La civilización digital se basa en los datos. El capitalismo digital se puede considerar un datacapitalismo en el que los datos personales se comparan con el petróleo de esta economía que nos viene, necesario para producir y fuente de riqueza sin igual para los que son capaces de poseerlo y de mejorarlo. Y esa mejora sólo consiste en una cosa: comprender los comportamientos humanos para poder anticiparlos y poder influir sobre ellos. Vigilancia y robo de tiempo. Parafraseando a André Breton, dice Patino, nos encontramos en la fiebre del «oro del tiempo». 
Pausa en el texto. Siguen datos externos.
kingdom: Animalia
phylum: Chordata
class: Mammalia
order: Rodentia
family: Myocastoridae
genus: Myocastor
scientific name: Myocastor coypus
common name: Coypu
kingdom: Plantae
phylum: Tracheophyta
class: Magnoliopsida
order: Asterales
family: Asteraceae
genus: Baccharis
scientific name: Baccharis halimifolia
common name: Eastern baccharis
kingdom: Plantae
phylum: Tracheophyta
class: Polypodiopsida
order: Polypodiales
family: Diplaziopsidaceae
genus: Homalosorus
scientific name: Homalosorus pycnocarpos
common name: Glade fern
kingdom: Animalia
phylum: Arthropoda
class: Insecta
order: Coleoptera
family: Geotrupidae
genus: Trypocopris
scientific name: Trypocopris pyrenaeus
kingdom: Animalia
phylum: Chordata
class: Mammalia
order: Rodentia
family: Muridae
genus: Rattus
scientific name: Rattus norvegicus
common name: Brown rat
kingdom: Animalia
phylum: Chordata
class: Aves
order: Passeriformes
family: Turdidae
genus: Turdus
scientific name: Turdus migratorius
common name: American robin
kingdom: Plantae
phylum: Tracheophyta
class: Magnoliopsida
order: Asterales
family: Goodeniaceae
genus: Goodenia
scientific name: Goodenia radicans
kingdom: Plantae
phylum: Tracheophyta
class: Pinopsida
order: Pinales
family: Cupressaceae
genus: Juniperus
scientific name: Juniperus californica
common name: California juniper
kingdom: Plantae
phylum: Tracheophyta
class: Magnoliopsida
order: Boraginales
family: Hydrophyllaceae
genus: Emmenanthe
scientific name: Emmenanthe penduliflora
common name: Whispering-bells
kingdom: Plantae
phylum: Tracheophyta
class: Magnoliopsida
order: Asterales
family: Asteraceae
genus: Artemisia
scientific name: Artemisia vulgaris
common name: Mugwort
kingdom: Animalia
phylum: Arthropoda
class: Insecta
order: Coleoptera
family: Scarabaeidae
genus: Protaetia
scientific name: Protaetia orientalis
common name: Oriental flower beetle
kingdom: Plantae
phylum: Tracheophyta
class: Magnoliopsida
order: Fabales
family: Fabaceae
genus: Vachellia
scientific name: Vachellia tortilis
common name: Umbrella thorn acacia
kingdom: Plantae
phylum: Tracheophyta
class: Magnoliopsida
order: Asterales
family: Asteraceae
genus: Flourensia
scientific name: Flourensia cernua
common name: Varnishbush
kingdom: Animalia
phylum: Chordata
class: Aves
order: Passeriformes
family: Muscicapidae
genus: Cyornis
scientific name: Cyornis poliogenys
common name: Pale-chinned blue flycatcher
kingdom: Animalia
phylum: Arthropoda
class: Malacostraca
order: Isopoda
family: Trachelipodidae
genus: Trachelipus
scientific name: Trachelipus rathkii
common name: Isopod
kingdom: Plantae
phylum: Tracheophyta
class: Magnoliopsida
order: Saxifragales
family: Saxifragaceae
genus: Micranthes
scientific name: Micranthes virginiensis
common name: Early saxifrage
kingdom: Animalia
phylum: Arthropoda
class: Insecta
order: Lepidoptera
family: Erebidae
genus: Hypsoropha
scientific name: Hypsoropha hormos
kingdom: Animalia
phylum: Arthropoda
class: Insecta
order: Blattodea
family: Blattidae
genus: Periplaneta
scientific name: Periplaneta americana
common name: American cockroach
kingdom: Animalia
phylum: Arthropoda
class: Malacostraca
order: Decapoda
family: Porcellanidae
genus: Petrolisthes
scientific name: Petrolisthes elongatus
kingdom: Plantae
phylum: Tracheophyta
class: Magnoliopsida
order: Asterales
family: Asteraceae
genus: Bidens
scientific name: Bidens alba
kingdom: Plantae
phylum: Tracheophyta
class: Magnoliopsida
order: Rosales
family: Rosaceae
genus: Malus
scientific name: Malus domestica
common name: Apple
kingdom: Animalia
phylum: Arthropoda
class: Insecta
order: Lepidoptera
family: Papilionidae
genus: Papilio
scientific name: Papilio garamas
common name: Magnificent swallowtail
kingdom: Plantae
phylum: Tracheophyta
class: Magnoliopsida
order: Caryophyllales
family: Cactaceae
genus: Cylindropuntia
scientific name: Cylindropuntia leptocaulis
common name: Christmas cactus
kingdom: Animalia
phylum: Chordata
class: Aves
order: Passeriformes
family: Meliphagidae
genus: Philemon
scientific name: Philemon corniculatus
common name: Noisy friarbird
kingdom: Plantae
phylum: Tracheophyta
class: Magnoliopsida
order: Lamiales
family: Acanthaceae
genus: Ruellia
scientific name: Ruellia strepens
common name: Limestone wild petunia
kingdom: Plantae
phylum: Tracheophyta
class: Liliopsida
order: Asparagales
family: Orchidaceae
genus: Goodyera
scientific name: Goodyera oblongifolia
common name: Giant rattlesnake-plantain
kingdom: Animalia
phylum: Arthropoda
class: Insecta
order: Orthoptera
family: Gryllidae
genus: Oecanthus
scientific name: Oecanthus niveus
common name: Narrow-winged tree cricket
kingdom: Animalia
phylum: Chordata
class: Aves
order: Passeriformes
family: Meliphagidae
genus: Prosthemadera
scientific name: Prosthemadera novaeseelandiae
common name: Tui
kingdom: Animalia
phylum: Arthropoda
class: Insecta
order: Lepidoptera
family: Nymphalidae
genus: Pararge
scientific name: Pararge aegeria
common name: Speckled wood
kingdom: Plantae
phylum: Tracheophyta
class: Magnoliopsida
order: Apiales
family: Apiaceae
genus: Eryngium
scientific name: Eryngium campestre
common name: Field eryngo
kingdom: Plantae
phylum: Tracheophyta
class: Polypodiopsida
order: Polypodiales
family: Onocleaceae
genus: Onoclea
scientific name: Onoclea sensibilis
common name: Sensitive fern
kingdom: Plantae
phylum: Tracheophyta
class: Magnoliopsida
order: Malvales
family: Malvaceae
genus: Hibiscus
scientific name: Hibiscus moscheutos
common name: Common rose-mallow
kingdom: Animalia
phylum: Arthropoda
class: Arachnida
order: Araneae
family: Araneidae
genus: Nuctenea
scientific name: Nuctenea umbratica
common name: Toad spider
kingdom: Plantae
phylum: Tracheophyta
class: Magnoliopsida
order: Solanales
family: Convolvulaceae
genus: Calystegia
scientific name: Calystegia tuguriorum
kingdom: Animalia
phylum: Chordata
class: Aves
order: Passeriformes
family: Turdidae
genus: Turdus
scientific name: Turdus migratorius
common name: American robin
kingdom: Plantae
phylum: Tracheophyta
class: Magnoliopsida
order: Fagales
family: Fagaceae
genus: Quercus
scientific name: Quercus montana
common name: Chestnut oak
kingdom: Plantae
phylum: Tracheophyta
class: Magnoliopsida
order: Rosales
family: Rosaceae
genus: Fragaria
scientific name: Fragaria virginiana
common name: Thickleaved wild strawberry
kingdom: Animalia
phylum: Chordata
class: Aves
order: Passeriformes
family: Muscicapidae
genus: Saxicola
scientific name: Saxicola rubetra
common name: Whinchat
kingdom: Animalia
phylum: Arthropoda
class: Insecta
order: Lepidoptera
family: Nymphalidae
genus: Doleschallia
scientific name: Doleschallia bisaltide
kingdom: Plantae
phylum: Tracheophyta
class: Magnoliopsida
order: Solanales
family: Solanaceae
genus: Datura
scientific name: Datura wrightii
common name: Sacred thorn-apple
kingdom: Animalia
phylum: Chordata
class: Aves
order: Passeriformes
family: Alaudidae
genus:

El sueño de un mundo en el que los bienes se compartirían ha acabado en la economía de la captación, en la conquista económica del tiempo. Las grandes empresas digitales han decidido orientar la creación de todas sus plataformas con el objetivo de apoderarse de nuestro tiempo y venderlo a los publicistas. Cuanto mejor nos conocen, más fácil les resulta esclavizarnos. En esta economía, como se afirmaba en el documental El dilema de las redes sociales, el producto ya no es nada material, ningún objeto concreto, ningún perfume, ningún pantalón. En este caso, el producto soy yo mismo. Mi propio yo es el campo de batalla en el que unas cuantas empresas se juegan su capital sin el más mínimo respeto. 
Ahora más que nunca podemos gritar con Unamuno: ¡mi yo, que me roban mi yo!